• EXTRAIT DU TEXTE
Pierre de Grauw, un sculpteur bien connu, était un ami de La Maison islamo-chrétienne. Il était venu, avec quelques-unes de ses œuvres, parler aux enfants de La Caravelle ; une rencontre avait été organisée à Paris entre lui et Abdallah Akar. Pierre a récemment quitté ce monde. Il convient de lui rendre hommage.
L’œuvre d’un croyant
Pierre a puisé dans la Bible son inspiration. Comment regarder ce Christ qu’on peut contempler à l’église St Meri de Paris sans se sentir invité à méditer ? Souffrance et gloire, pauvreté et majesté s’y côtoient dans une alliance étonnante. Son génie l’a conduit à faire voir que la Parole de Dieu est profondément humaine. Elle révèle à la fois notre faiblesse et notre dignité : la pauvreté est heureuse. Telle silhouette de mendiant, au dire de Pierre lui-même, traduit la phrase du psaume : « Je n’ai de pain que mes larmes. » La parole de Dieu l’a conduit à forger cette silhouette d’un misérable et la détresse humaine, se transformant sous ses doigts, devient une œuvre belle. Le sacrifice d’Abraham» intrigue : le père nu, dépouillé de tout, s’apprête à lâcher son fils, le seul bien qui lui reste : le comble de la pauvreté est le point d’où jaillit une postérité aussi nombreuse que les étoiles du ciel. Pierre appartient à une génération qui a vu le comble de la mort lors de la période nazie. Il a lui-même connu une espèce de déportation lors de ses études. D’expérience il sait que la mort ne peut venir à bout de la vie.

• CONSIGNES DE L'EXERCICE
1. Selon l'hommage à Pierre de Grauw, dans quelle église peut-on contempler le Christ qu'il a réalisé ?
2. Traduisez en anglais la phrase suivante, tirée de l'hommage à Pierre de Grauw : « Il a lui-même connu une espèce de déportation lors de ses études. »

• DONNÉES FOURNIES
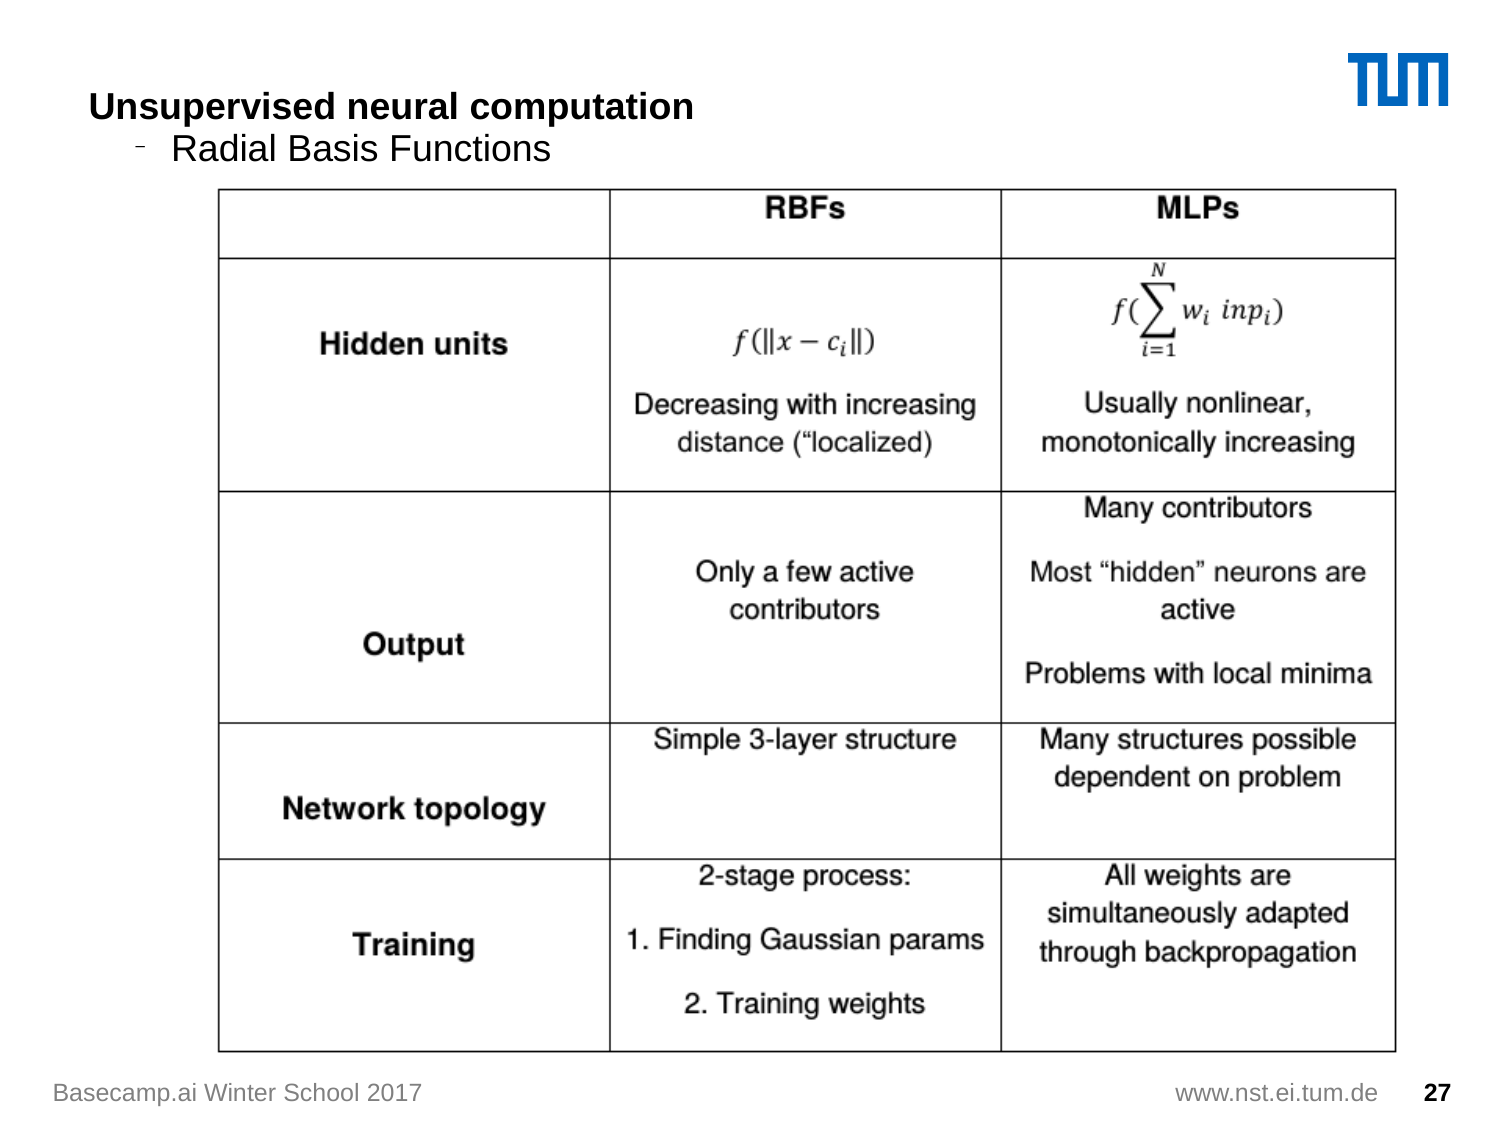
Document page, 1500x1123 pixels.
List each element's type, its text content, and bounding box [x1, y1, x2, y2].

• RÉPONSES FOURNIES
1. À l'église St Meri de Paris.

2. He himself experienced a kind of deportation during his studies.